Note that the secondary optics for UV-C LEDs are manufactured from different materials than those employed with visible light LEDs. Common solutions are injection molded silicone parts that reflect UV-C wavelengths well and allow for production of complex lens designs. Aluminum reflectors can also be used to collimate UV-C. The trade-off when using secondary optics is the cost savings of using fewer LEDs against the increased complexity of designing in the collimator.
While UV radiation is unable to penetrate far through human skin, it is absorbed and can cause short-term damage such as burns and long-term damage such as wrinkles and premature skin aging. In extreme cases, UV exposure can cause skin cancer. UV light is particularly dangerous to the eyes where it can damage both the retina and the cornea. On interaction with the air, UV radiation can also produce ozone which is considered a health risk at high concentrations.
These hazards make it good practice to design products that limit exposure to UV-C light and make it impossible for users to look directly at the LED. Because UV-C is invisible, it is also good practice to select LEDs that deliberately include some visible blue light emissions. Doing so makes it obvious when the UV-C LEDs are switched on.
For SARS-CoV-2 in particular, incorporating sterilization units into HVAC units allows for rapid airborne virus deactivation while keeping the UV-C away from people. Elsewhere, research is being conducted into LEDs that can be fitted to light fixtures to irradiate surfaces with very low levels of UV-C that are harmless to humans, but over long periods provide sufficient irradiation to deactivate any viruses on surfaces such as tables, chairs, floors and door handles.
UV-C radiation can be used to deactivate pathogens such as SARS-CoV-2 in disinfection and sterilization products. However, the common artificial source of UV-C is the mercury-vapor lamp, which presents challenges upon disposal due to the heavy metal content. UV-C LEDs offer a more efficient and longer-lasting alternative that ease disposal problems, and a number of UV-C LEDs have become commercially available featuring emission peaks at wavelengths ideally suited to pathogen deactivation.

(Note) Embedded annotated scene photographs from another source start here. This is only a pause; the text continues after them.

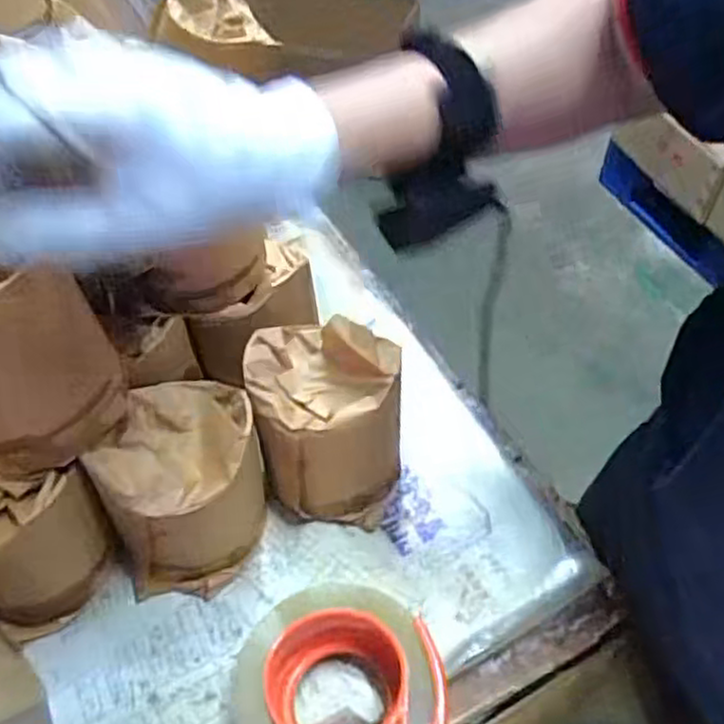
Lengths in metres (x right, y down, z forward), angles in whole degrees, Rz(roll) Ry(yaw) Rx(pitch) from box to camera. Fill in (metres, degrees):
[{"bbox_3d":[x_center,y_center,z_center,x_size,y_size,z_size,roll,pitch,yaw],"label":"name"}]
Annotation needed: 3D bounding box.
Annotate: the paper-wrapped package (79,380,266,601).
[{"bbox_3d":[-0.113,0.081,0.484,0.091,0.108,0.111,7,50,6],"label":"paper-wrapped package"}]

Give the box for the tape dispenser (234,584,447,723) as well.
[{"bbox_3d":[-0.013,0.211,0.408,0.125,0.060,0.178,-7,50,-6],"label":"tape dispenser"}]

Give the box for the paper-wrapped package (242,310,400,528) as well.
[{"bbox_3d":[-0.022,0.035,0.508,0.107,0.127,0.101,2,50,1],"label":"paper-wrapped package"}]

However, these LEDs are not a simple drop-in alternative and careful design is required to maximize their benefits. As described, a designer must start with the desired irradiance on the active surface and work back to calculate the number and arrangement of the UV-C LEDs needed to achieve that irradiance. The designer must also decide whether to rely on the LEDs’ primary optics to produce even irradiance, or whether to employ secondary optics to collimate the UV-C output for optimum pattern while factoring in the cost of greater complexity.